The accuser received notes from John’s “intake meeting” but he didn’t receive hers despite requesting them, according to John. Baylor used her notes in the disciplinary proceedings but left them out of materials John could see – two versions of a preliminary report and the final investigative report.
Johnson ignored that the accuser had changed her story multiple times, including how many times she was assaulted, as well as the full context of the couple’s relationship, John said.
For example, the accuser moved into John’s home for nearly a week after she claims he assaulted her in Utah, and while the assaults were ongoing. She also referred to sex with John after the Utah trip as “a really sweet moment” that “was fully consensual.”
John claims that contrary to SGBH policy he was not allowed to provide exculpatory evidence. It included a “happy and smiling” photo of the accuser in Utah and home surveillance footage that shows her “freely entering and leaving” John’s house after the alleged assaults.
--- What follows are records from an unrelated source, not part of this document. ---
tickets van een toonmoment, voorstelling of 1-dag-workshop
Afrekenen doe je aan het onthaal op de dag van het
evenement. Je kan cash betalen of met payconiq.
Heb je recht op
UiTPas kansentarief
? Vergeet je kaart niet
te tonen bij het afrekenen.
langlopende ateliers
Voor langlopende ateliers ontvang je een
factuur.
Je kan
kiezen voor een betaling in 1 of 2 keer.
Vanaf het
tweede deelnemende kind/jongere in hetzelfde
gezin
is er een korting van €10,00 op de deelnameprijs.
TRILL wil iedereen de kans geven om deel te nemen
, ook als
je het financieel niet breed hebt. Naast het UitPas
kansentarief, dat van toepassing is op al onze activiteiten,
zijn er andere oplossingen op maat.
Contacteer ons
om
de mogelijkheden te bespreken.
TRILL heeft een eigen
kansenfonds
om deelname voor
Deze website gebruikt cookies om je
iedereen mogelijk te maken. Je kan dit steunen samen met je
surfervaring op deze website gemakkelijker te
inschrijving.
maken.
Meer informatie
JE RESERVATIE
Invented ‘coercion’ definition out of whole cloth
Hughes went so far as to admit in the Title IX hearing that she “used her personal opinion because [she] believed” the accuser, the suit claims. The deputy Title IX coordinator had to ignore “bank statements and text messages” the accuser sent her friend Cruz that showed she lied about purchasing Plan B emergency contraception.
Without any support from the SGBH policy, Hughes also determined that the accuser’s “lack of engagement” during sex amounted to “coercion” by John.
The former professor claims he has language challenges that make it difficult to answer questions orally in English, his fourth language.
By denying his request to give John “initial intake questions in writing so that he could provide his responses in writing,” Hughes denied him equal opportunity to participate. She allegedly characterized his request as “declining to participate.”
The final insult was John receiving “dismissal procedures” before the investigation was complete, “in anticipation” of a guilty finding.
He was “constructively discharged” – choosing to resign because of a hostile work environment – two days before his Title IX hearing, which department chair North (below) was sure would lead to his firing, according to John.
‘Close contact with female students’ only OK for female professors
The suit claims that the “evidentiary and procedural errors” throughout the investigation denied John due process and resulted in an erroneous outcome based on gender bias, in violation of Title IX.
Hughes “relied on her own subjective feelings” rather than the SGBH policy or “actual facts and evidence,” due to John’s gender.
John was also treated “less favorably” than “similarly situated female employees,” a violation of Title VII of the Civil Rights Act.
“Female instructors at Baylor were not subject to adverse employment actions if they had close contact with female students,” including a fellow economics professor, Cherise Bridgwater. She was allowed to “cultivate relationships” with female students and close her door during office hours, he claims.
John’s claims are more vague about female professors being permitted to date male students. He did not cite any who had married their male students, simply saying it had happened “in certain instances.”
If John’s federal statutory claims don’t hold, he’s counting on the state labor code and common-law breach of contract to hold Baylor accountable.
The university violated its contractual relationship with John by ignoring promises to him in the SGBH Policy. He cited his right to “fully participate” in the investigation, via the language accommodation, and to receive “timely and equal access” to information, namely the accuser’s intake notes.
The lawsuit seeks damages for loss of reputation and future career prospects, past and future economic losses, and attorney fees. John is also seeking an injunction to force Baylor to vacate the findings against him and expunge the records from the disciplinary process.